APWC is structured around “a feminist model,” Lam continues. “What that means is we are not developing a program where we tell our clients what they should do. Instead we provide clients with the means to figure out how to do it for themselves. We offer a transitional housing shelter where they can stay for 18 months while they are taking steps toward ending the violence in their lives.”

In 2001, the shelter was hit with sudden cuts in government funding, and organizers considered shutting down. Lam and other board members solicited private funds and worked to convince government officials to reconsider the cuts. In the end, they secured some $250,000, allowing APWC to remain open for two more years. Lam, now board president, is heading up an ambitious expansion project designed to provide permanent affordable housing for shelter clients. The project will require $5 to $10 million in funding.

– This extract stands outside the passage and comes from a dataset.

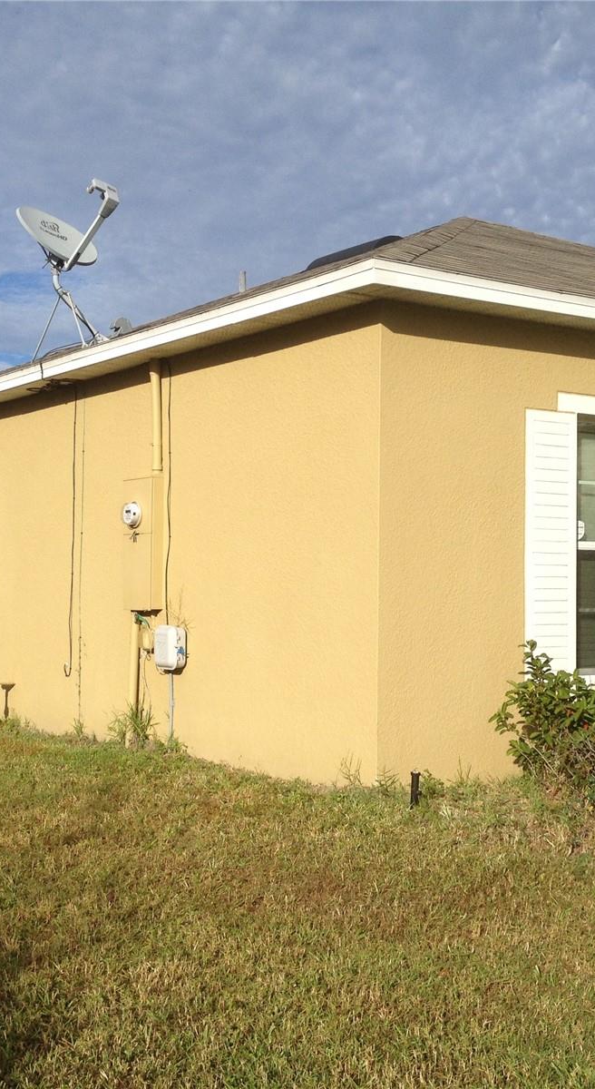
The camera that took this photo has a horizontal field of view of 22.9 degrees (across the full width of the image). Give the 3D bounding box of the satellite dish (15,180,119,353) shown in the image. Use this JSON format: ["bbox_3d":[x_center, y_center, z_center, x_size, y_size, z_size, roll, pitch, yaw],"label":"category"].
[{"bbox_3d":[-1.560,-1.870,10.220,0.920,1.080,0.700,-1,-3,30],"label":"satellite dish"}]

That’s a lot of money, but Lam isn’t afraid of taking on big challenges. She says she’s convinced that she and other board members will be able to meet the goal and build the permanent housing — and the temporary shelter will continue to thrive for as long as it’s needed.

This being Los Angeles, Lam has also been lending her volunteer talents to a number of film projects. She’s a member of the board of Pacific Film Currents, a nonprofit organization that supports the efforts of Asian Pacific filmmakers. One project especially dear to her heart is Looking for YLLOGRL, a documentary by director Daisy Lin Shapiro that, Lam explains, “explores the issue of what it means to be an Asian American woman.” The film, Lam continues, is “about the experience of women like me; it’s about our lives, and that feels extremely exciting.”